Because of its association with gambling, the favors of trotting and other forms of horseracing tended to rise and fall with the political tides. During the early 1900s, horse racing came under criticism nationally, and trotting declined as motor races increased. As at Grosse Pointe, popular trotting tracks such as the State Fairgrounds were converted into motor racing tracks in the early years of the new century.21 In New York, thoroughbred racing weathered the storm of those years and made a strong comeback in the early nineteen teens. This was not the case in Detroit, where race cards seem to have become shorter and shorter; in 1918, the Detroit Free Press reported that the Detroit Driving Club would no longer be able to stage races.22

Key to these developments was the ascent of the motor industry moguls into the elite ranks of Detroit society. No doubt, the local motor manufacturers and their racing teams had a vested interest in seeing the ponies decline—they had cars to sell, but they were also committed to an ethos of disciplined austerity, which ran counter to the drinking and the gambling that were par for the horseracing course. Horseracing has always been a kind of accommodation between those in the working class who like to bet on the ponies and the super-rich who can afford to maintain a racing stable, each gambling in their own way. The publication that best represented the mindset of the new industrial elite was a magazine called Horseless Age— and at the dawn of that age, those who made it their business to render the horse obsolete as a beast of burden hardly had much interest in sponsoring horse races for fun.

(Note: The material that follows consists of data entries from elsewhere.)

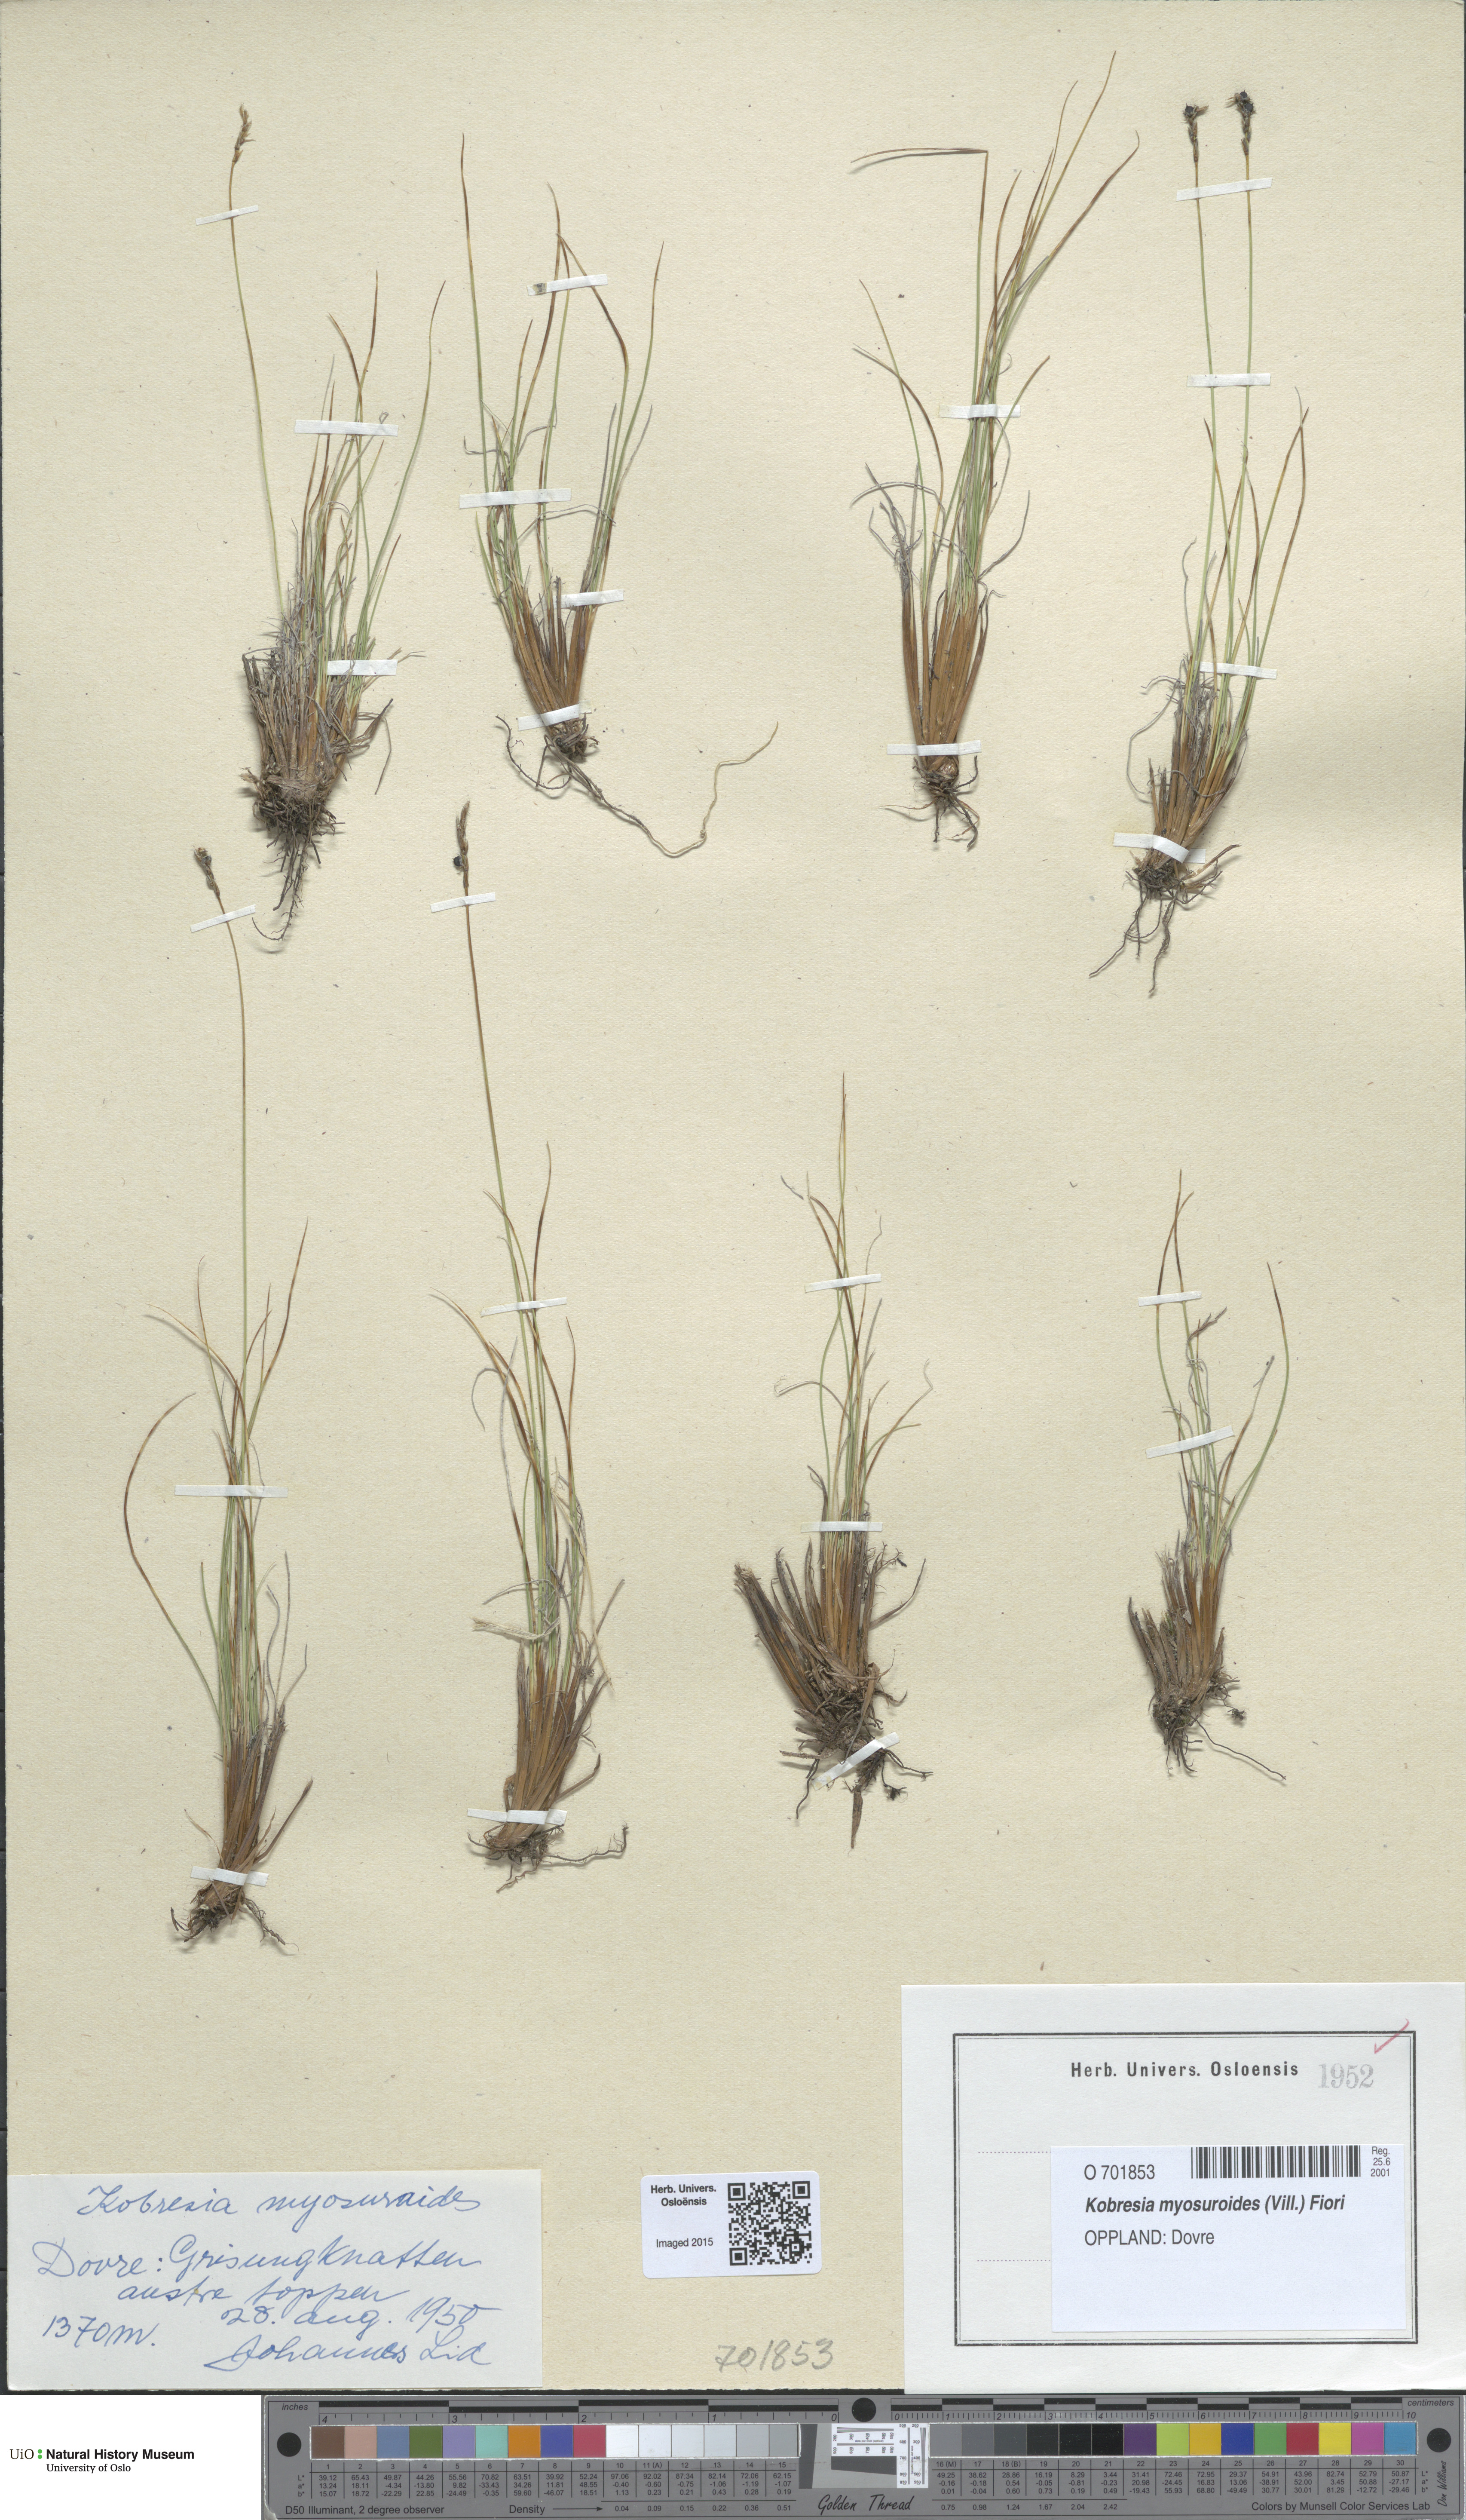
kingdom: Plantae
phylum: Tracheophyta
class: Liliopsida
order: Poales
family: Cyperaceae
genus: Carex
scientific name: Carex myosuroides
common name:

The Ford race of 1901 thus stands on the precipice of a new era. Back in 1899, one of the backers of Ford’s first business venture was Detroit’s mayor, William Maybury. His statue still stands on Grand Circus in downtown Detroit, scowling across Woodward Avenue at his political opponent, Hazen Pingree. Maybury not only invested in Ford on his own account, he found other investors and even awarded Ford a driving license, which in those days was not a necessity but a mark of respect.

In 1901, Maybury asked prominent Detroiters to write letters to the Detroit citizens of 2001, “for those whose good fortune it will be to live in Detroit at the opening of the 21st century.” He wrote one himself:

We communicate by telegraph and telephone over distances that at the opening of the nineteenth century were insurmountable. We travel at a rate not dreamed of then … by railroad and steam power from Detroit to Chicago in less than eight hours, and to New York City by several routes in less than 20 hours. How much faster are you traveling? How much farther have you annihilated time and space and what agencies are you employing to which we are strangers?

We talk by long distance telephone to the remotest cities in our own country, and with a fair degree of practical success. Are you talking with foreign lands and to the islands of the sea by the same method? … May we be permitted to express one supreme hope that whatever failures the coming century may have in the progress of things material, you may be conscious when the century is over that, as a nation, people and city, you have grown in righteousness, for it is this that exalts a nation.23

Perhaps the city’s current mayor should ask Detroiters to write back and ask the powers of the fin de siècle what they would have done differently had they known the path on which they set the city more than a hundred years ago.